Island in Hampshire, England

Fowley Island is a small uninhabited island in Chichester Harbour, around 900 metres south of the coast at Emsworth between Hayling Island and Thorney Island. The island is an area of raised ground approximately 180 metres by 80 metres amid the tidal sands between the channels of Sweare Deep and Emsworth Channel. The island has appeared on maps since at least 1791 when it featured on Milne's map of the area.

==Fisherman's Walk==
Fisherman's Walk is a causeway that runs along the sands from the coast at Emsworth around 340 metres to Fowley Rithe, a narrow channel that runs 200 metres to the north east of Fowley Island. The causeway was depicted on a chart of 1848 but was absent in an earlier 1826 map, suggesting that it was constructed between those dates. In the Ordnance Survey map of 1866 it is labelled 'Westwood's Road'.

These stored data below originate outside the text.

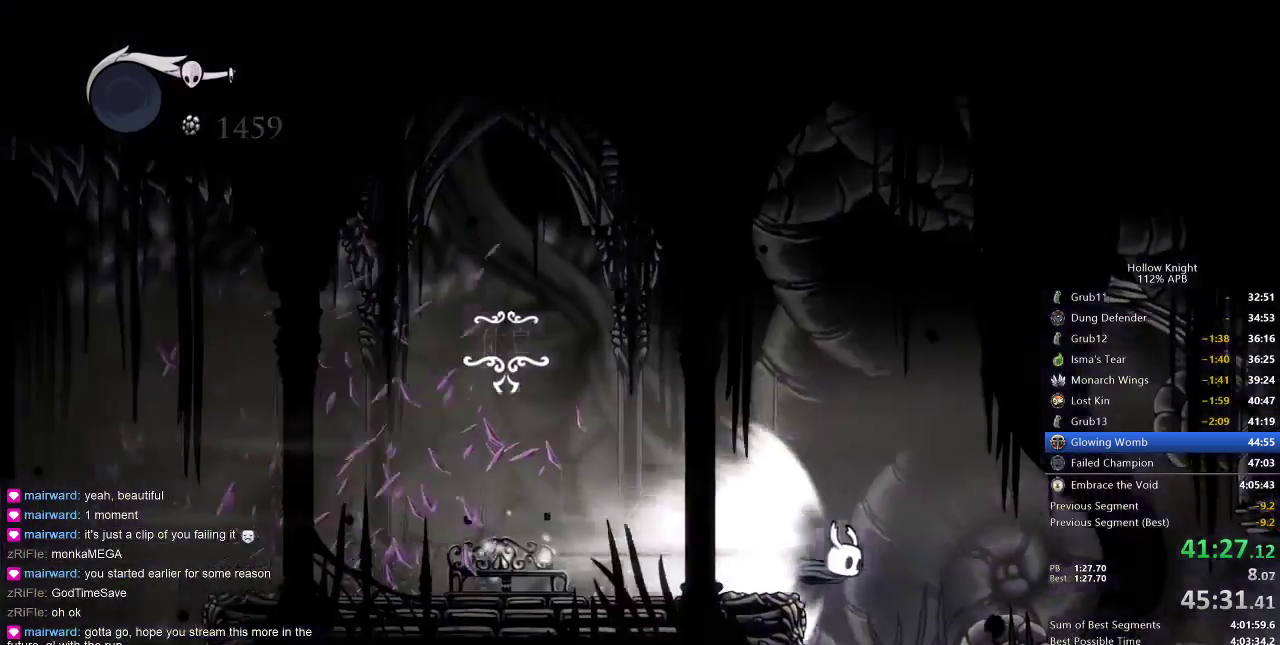
{"keys": [], "events": []}
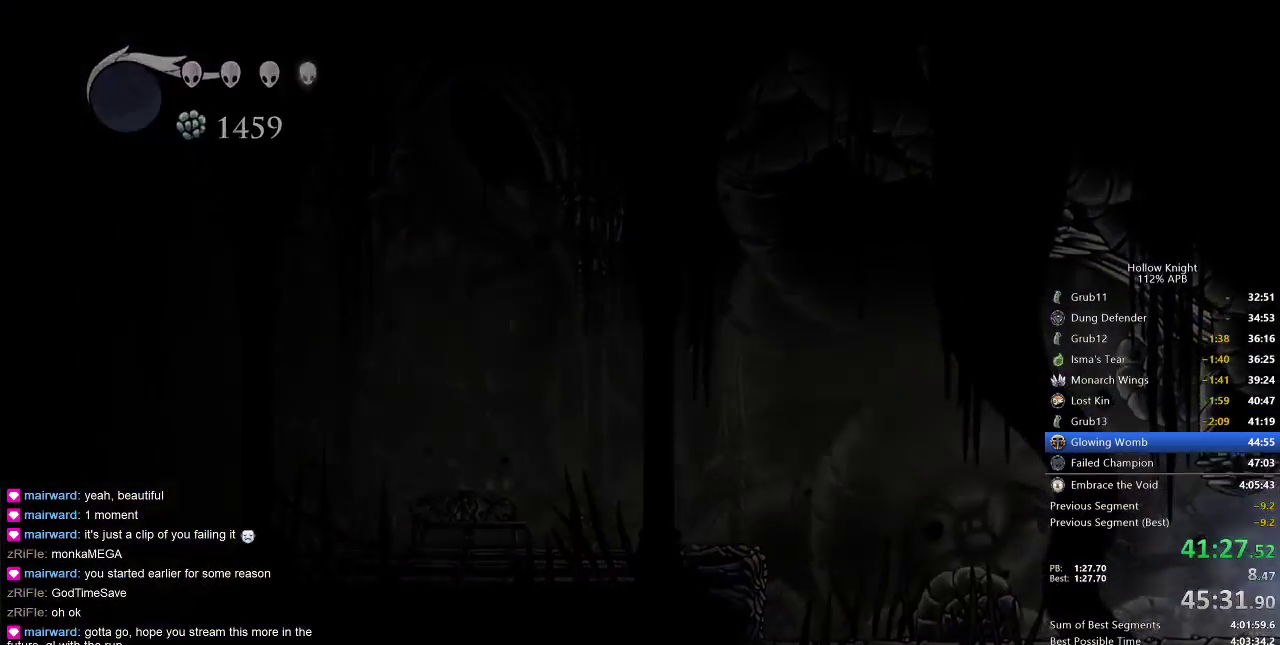
{"keys": [], "events": []}
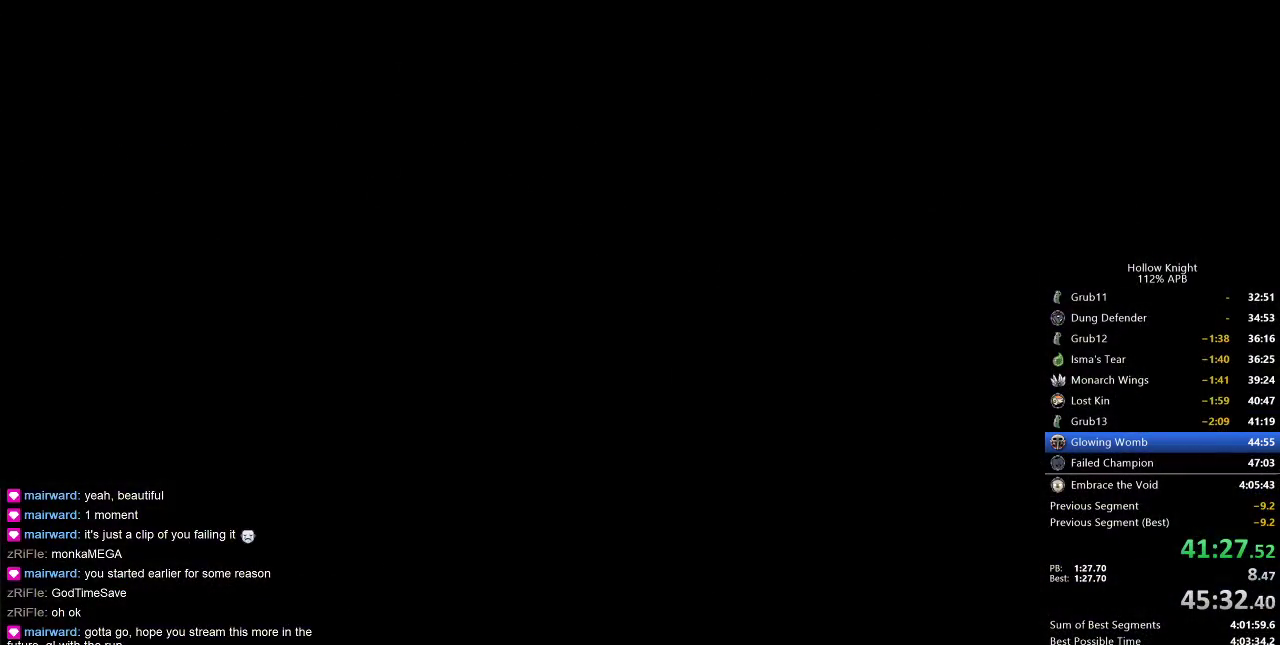
{"keys": [], "events": []}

The causeway is believed to have been created to support oyster farming, though the first historical record of this dates from only 1885 when the Fowley Island Oyster Company began. Although the causeway does not reach Fowley Island, and no historical maps show it doing so, it may still have been possible to walk from the causeway to the island on the eel grass that once filled the water bed. The reduction in eel grass over the last century means that such a crossing is no longer possible. Fishermen would have taken a horse and cart across the causeway to Fowley Island and stored oysters in large ponds that they had dug there before taking them back for sale. The Ordnance Survey map of 1898 shows two such oyster beds on Fowley Island, activity which has resulted in the island's distinctive present shape.

The effort required to create a causeway of this size shows the commercial importance of the oyster industry to Emsworth. The industry took a serious hit in 1902 after William Stephens, the Dean of Winchester, and several other diners died from typhoid after a dinner at which Emsworth oysters were served. An investigation blamed sewage contamination of the oyster beds and Emsworth oyster sales were banned until 1914. The industry restarted after the First World War but never recovered its former success.

Other uses for the causeway have included salterns (evaporation pools used for harvesting salt) along its western side, as shown on the Ordnance Survey map of 1952, and the eastern side formerly supported poles probably for securing boats.